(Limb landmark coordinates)
================================

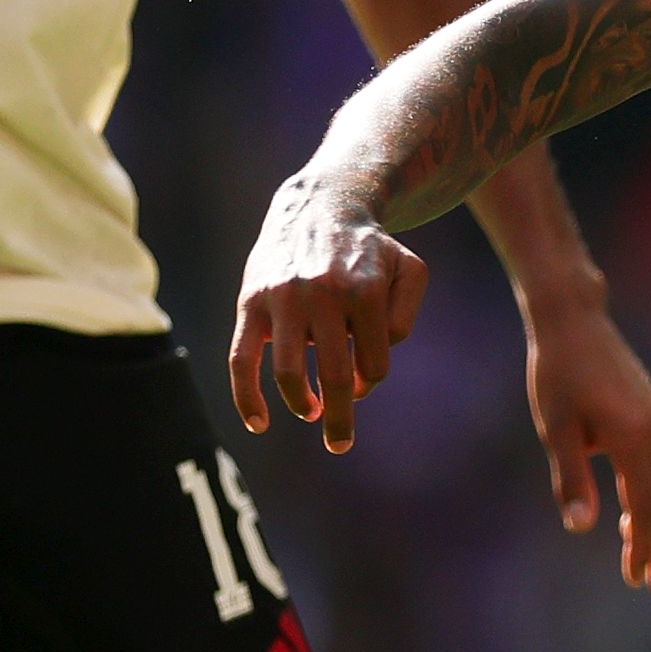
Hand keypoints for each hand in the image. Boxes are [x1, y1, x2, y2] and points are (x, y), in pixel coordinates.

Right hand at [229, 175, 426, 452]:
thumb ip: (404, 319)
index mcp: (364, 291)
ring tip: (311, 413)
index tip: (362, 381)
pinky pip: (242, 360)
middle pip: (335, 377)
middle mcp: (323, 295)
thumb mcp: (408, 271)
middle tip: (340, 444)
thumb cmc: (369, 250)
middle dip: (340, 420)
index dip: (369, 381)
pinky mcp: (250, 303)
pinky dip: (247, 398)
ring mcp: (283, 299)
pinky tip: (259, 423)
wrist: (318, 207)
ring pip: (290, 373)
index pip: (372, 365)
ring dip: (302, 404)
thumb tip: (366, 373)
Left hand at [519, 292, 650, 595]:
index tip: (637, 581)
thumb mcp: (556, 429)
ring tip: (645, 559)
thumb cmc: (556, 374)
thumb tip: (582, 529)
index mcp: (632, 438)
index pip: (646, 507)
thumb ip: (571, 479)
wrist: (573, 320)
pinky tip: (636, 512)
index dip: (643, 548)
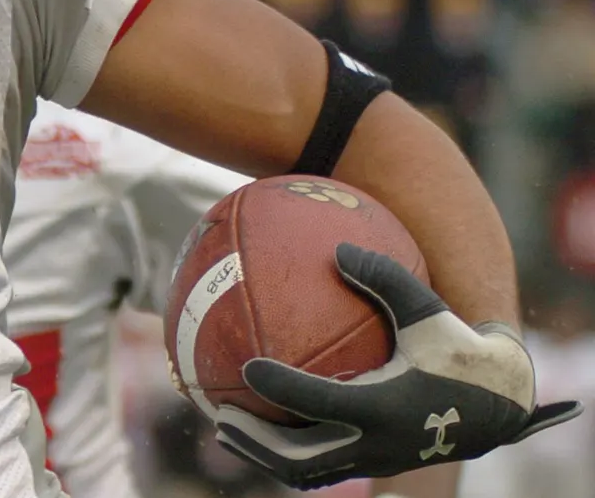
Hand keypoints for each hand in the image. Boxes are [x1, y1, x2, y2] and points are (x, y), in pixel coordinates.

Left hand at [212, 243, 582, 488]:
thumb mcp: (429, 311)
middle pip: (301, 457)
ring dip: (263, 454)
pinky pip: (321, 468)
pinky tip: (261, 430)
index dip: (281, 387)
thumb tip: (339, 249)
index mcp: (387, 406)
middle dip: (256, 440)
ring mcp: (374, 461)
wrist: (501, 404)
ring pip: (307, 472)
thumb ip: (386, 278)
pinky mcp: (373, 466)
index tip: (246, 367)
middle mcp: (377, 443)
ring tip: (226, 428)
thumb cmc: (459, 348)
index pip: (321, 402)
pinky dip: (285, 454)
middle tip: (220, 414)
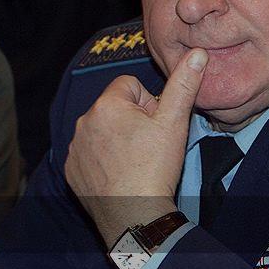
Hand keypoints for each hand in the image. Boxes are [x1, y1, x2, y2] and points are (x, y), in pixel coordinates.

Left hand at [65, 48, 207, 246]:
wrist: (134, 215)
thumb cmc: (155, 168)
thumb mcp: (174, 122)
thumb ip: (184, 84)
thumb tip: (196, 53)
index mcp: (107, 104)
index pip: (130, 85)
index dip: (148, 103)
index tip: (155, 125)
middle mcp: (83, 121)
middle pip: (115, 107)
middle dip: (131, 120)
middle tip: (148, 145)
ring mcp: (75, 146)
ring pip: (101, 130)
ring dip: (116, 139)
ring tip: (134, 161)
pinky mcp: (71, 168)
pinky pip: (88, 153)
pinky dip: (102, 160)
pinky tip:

================================

Task requirements. In the records above, how many lines contain the string "middle"? Only that number should be written.

Finished task. 12